March 16, 1907
Lancashire, we wrote the other day, had still two strong strings to her bow in the Cup-ties. Of these, one was broken at Sheffield; and with the other tension became so great on Saturday that it was tested high into breaking point. Liverpool was undone at Sheffield, and Everton received a genuine shock at the Palace which was transmitted right through to their followers.
Dealing first with Liverpool, their defeat came as a great disappointment in a generally disappointing season. New Anfield has failed in bringing along the old Cup. That prospect has now followed in the same track as did their League championship prospects towards Christmas.
Last season it was “Everton for the Cup” and “Liverpool for the League,” and a popular local revised version a few months ago was “Liverpool for the Cup” and “Everton for the League.”
Now, neither exchange seems possible. Candidly, I here confess to feeling a certain lack of confidence in the Reds ability to weather the Owlerton passage, and Liverpool readers perhaps detected this suspicion running through recent notes, buoyant though one tried to keep. For not only had the club travelled under repeated clouds in the shape of illness and injury to their leading players, but inconsistency was writ large over their performances of late.
Nor were the victories over Bradford and Oldham gained in manner reassuring.
In fact, the luck was all, or nearly all, on the side of the visitors. But, although beaten at Sheffield the Livers performed much better than in the two preceding ties.
Liverpool die hard.
The absence of Alex Raisbeck – who, however, was an eye-witness of his club’s downfall was no light thing, although in a measure compensated for by the absence of Harry Davis from the Wednesday ranks.
In every respect the match materialised into a desperately hard struggle, in which the pace, excitement, and uncertainty were sustained to the very last breath. The Blades had the pull in attack during the first “45,” but the Reds defended so pluckily that no damage was done, and the one goal of the match accrued soon after the restart.
It was during the last half-hour that Liverpool were seen to most advantage, when it was indeed cheering to find them struggling gamely for the equalising goal which never came.
It is generally conceded that the cause of defeat lay in the Livers’ vanguard, where only John Cox did himself full justice. No praise is too loud for him. He played one of the games of his life, repeatedly rounding Tom Brittleton and Willie Layton in delighted fashion, to centre and shoot magnificently, in the hope of repeating his recent League scoring success at Owlerton.
The vacillating form shown by Jack Parkinson in the centre, and by William Macpherson and Arthur Goddard on the right, coupled with the dashing and unwavering defence in opposition, resulted in chance after chance going a-begging. Herein lay the secret of the whole thing. It was all very sad; but why pursue the theme further?

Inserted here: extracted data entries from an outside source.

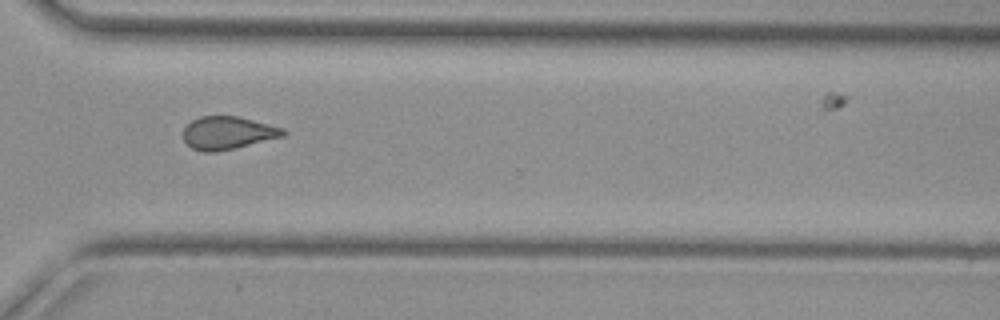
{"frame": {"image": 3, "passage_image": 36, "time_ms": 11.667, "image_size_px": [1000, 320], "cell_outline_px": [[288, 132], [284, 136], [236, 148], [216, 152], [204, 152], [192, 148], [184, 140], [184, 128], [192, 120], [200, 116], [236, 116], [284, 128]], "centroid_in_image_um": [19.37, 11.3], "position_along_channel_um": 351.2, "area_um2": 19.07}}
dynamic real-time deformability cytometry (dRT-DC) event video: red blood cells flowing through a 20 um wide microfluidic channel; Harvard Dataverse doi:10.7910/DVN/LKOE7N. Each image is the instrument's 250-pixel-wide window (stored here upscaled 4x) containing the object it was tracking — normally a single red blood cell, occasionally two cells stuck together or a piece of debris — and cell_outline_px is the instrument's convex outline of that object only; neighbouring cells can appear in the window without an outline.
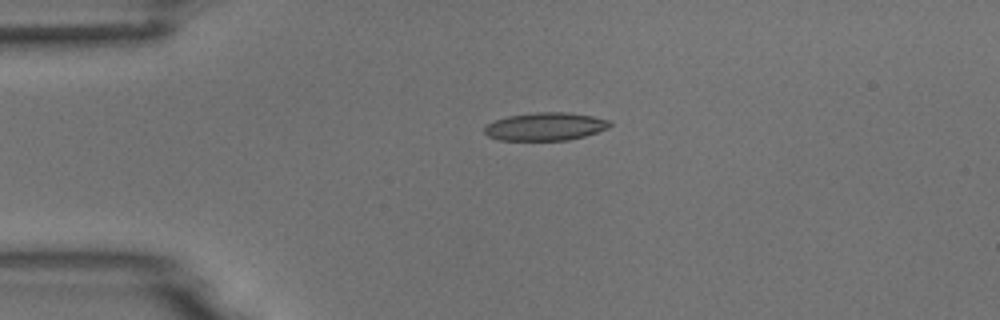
{"species": "common noctule bat (a hibernating species)", "species_latin": "Nyctalus noctula", "temperature_condition": "room temperature", "stored_images_in_passage": 2, "camera_frame_rate_fps": 3000, "um_per_image_px": 0.085, "animal": {"sex": "male", "body_mass_g": 18.8}, "frame": {"image": 1, "passage_image": 1, "time_ms": 0.0, "image_size_px": [1000, 320], "cell_outline_px": [[612, 124], [608, 128], [584, 136], [568, 140], [500, 140], [488, 136], [484, 132], [484, 128], [488, 124], [496, 120], [508, 116], [536, 112], [568, 112], [592, 116], [612, 120]], "centroid_in_image_um": [46.38, 10.75], "position_along_channel_um": 38.6, "area_um2": 20.4}}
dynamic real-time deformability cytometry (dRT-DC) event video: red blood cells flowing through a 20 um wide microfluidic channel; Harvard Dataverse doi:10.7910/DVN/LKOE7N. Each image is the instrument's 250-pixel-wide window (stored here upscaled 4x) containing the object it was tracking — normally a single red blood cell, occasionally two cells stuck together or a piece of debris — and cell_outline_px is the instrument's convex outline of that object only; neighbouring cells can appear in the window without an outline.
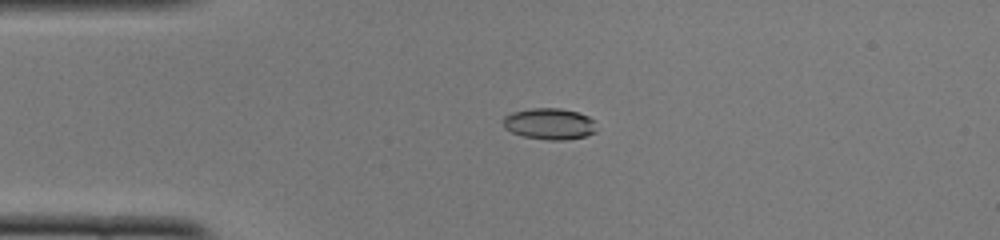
{"species": "common noctule bat (a hibernating species)", "species_latin": "Nyctalus noctula", "temperature_condition": "cold", "stored_images_in_passage": 50, "camera_frame_rate_fps": 3000, "um_per_image_px": 0.085, "animal": {"sex": "female", "body_mass_g": 22.0, "forearm_length_mm": 56.7}, "frame": {"image": 1, "passage_image": 12, "time_ms": 3.667, "image_size_px": [1000, 240], "cell_outline_px": [[596, 132], [584, 136], [564, 140], [548, 140], [524, 136], [512, 132], [504, 128], [504, 116], [512, 112], [532, 108], [560, 108], [576, 112], [588, 116], [596, 120]], "centroid_in_image_um": [46.73, 10.52], "position_along_channel_um": 38.3, "area_um2": 17.05}}
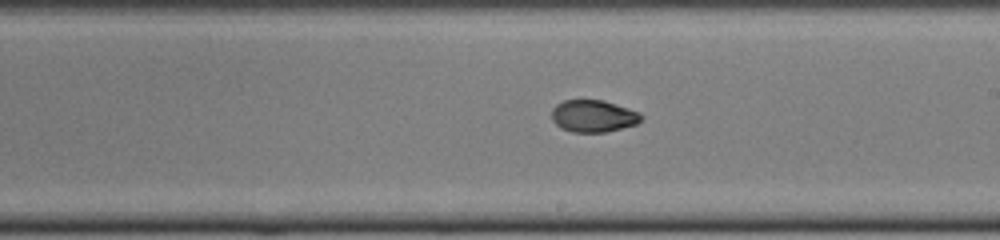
{"frame": {"image": 2, "passage_image": 29, "time_ms": 9.333, "image_size_px": [1000, 240], "cell_outline_px": [[644, 120], [636, 124], [604, 132], [572, 132], [560, 128], [552, 120], [552, 108], [556, 104], [564, 100], [604, 100], [640, 112], [644, 116]], "centroid_in_image_um": [50.44, 9.86], "position_along_channel_um": 238.6, "area_um2": 16.88}}
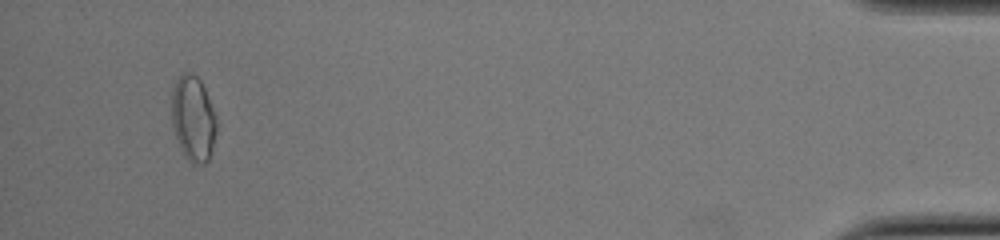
{"frame": {"image": 3, "passage_image": 48, "time_ms": 15.667, "image_size_px": [1000, 240], "cell_outline_px": [[216, 132], [208, 160], [204, 164], [192, 164], [184, 156], [180, 148], [172, 124], [172, 88], [180, 72], [192, 72], [200, 80], [204, 88], [216, 116]], "centroid_in_image_um": [16.4, 10.06], "position_along_channel_um": 418.8, "area_um2": 22.31}, "authors_computed_cell_mechanics": {"area_um2": 17.2822, "velocity_mm_per_s": 4.0156, "shape_relaxation_time_tau1_ms": 3.1936, "shape_relaxation_time_tau2_ms": 1.9231, "deformation_change_tau1": 0.1263, "deformation_change_tau2": 0.0401}}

Not much fault can be found with a defence which was only once pierced, although James Bradley & Co. might have fed their forwards better, and might also have assisted their side more by locating themselves on the fringe of their own forwards, a la Everton’s half-backs, when pressing, with a view to driving home the ball.
It’s a paying policy, frequently.
Further in the rear, Percy Saul and Billy Dunlop got through a heavy day creditably, whilst Sam Hardy in goal did all that human hand and a masterly head possibly could.
Doig renews his youth.
Travelling along to Stoke on Monday, to decide their postponed League match with the Potters, Liverpool fared somewhat better, for they halved the points. Doig was in goal for the Reds – this making his third successive League match – whilst Tom Chorlton figured at full-back vice Dunlop, his first League game since New Years’ Day at Burnden.

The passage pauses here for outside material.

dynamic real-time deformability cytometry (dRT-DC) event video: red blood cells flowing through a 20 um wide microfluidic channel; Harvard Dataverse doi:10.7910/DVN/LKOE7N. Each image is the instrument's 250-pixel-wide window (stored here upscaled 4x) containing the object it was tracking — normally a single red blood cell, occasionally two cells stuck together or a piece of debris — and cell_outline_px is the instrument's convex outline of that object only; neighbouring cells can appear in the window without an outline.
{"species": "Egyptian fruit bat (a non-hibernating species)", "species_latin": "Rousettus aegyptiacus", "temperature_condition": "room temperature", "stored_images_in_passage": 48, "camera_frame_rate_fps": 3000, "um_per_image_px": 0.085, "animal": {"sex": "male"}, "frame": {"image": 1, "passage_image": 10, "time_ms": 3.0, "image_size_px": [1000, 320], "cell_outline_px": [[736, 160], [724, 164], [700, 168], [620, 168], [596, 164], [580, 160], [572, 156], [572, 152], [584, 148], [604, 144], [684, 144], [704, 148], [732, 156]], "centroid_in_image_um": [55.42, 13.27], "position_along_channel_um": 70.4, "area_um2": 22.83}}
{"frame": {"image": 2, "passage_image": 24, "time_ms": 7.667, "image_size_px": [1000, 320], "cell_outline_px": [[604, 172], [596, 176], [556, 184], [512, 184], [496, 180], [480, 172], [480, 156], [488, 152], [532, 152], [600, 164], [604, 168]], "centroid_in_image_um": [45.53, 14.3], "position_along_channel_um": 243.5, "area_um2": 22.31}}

The half-back line was as against the Blades; but forward, Macpherson stood down for the first time since his introduction in the team five months ago, the Scottish light-weight thus taking a well-earned rest. In his stead appeared Joe Hewitt.
The desperately-placed Potters had considerably the better of matters, but they had the rejuvenated Doig to reckon with; indeed Doig’s brilliant custodianship was the great feature of the match, and those who imagined the veteran as being “done” a year or so ago must have opened wide their eyes.

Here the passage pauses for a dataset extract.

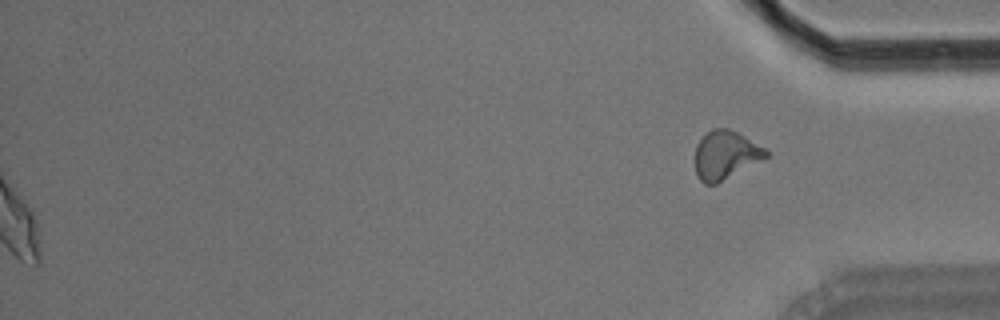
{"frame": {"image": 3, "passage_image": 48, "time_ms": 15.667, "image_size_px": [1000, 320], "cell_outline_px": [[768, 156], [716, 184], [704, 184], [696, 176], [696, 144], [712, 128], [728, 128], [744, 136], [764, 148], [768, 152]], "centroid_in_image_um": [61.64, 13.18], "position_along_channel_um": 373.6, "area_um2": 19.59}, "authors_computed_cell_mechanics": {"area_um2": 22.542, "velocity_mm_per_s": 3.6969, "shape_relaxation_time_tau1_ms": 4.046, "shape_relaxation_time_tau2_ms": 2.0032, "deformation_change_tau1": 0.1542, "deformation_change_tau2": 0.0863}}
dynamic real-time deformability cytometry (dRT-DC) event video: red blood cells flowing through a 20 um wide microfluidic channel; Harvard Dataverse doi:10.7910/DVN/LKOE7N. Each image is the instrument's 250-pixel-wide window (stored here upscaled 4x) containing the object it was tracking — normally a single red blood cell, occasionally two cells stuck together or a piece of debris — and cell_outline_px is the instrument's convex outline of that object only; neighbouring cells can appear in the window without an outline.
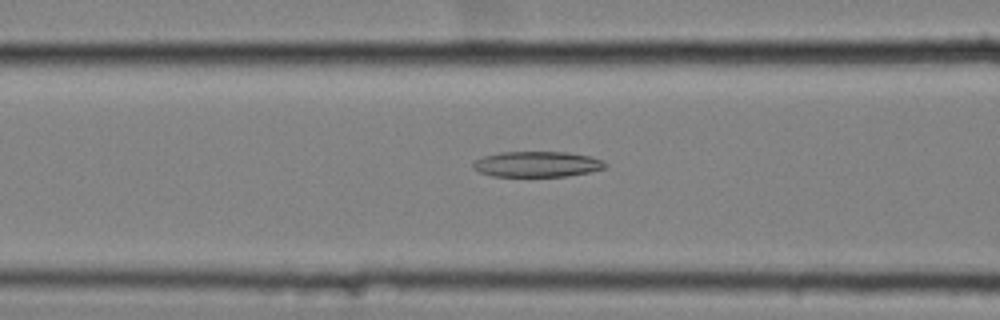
{"species": "common noctule bat (a hibernating species)", "species_latin": "Nyctalus noctula", "temperature_condition": "cold", "stored_images_in_passage": 58, "camera_frame_rate_fps": 3000, "um_per_image_px": 0.085, "animal": {"sex": "female", "body_mass_g": 25.1}, "frame": {"image": 1, "passage_image": 25, "time_ms": 8.0, "image_size_px": [1000, 320], "cell_outline_px": [[608, 164], [604, 168], [588, 172], [568, 176], [492, 176], [480, 172], [472, 168], [472, 164], [476, 160], [484, 156], [500, 152], [564, 152], [588, 156], [600, 160]], "centroid_in_image_um": [45.61, 13.96], "position_along_channel_um": 121.0, "area_um2": 19.48}}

He was a revelation even to the agile Leigh Roose, the present generation’s wonder. Here we had the old school and the new on view, and to Doig fell the honours.
John Cox gave another smart display, and notched the goal for his side. By the way, it is a trifle curious to note that Joe Hewitt, who was signed by Liverpool as an inside left, has occupied every forward position this season, save that of inside left.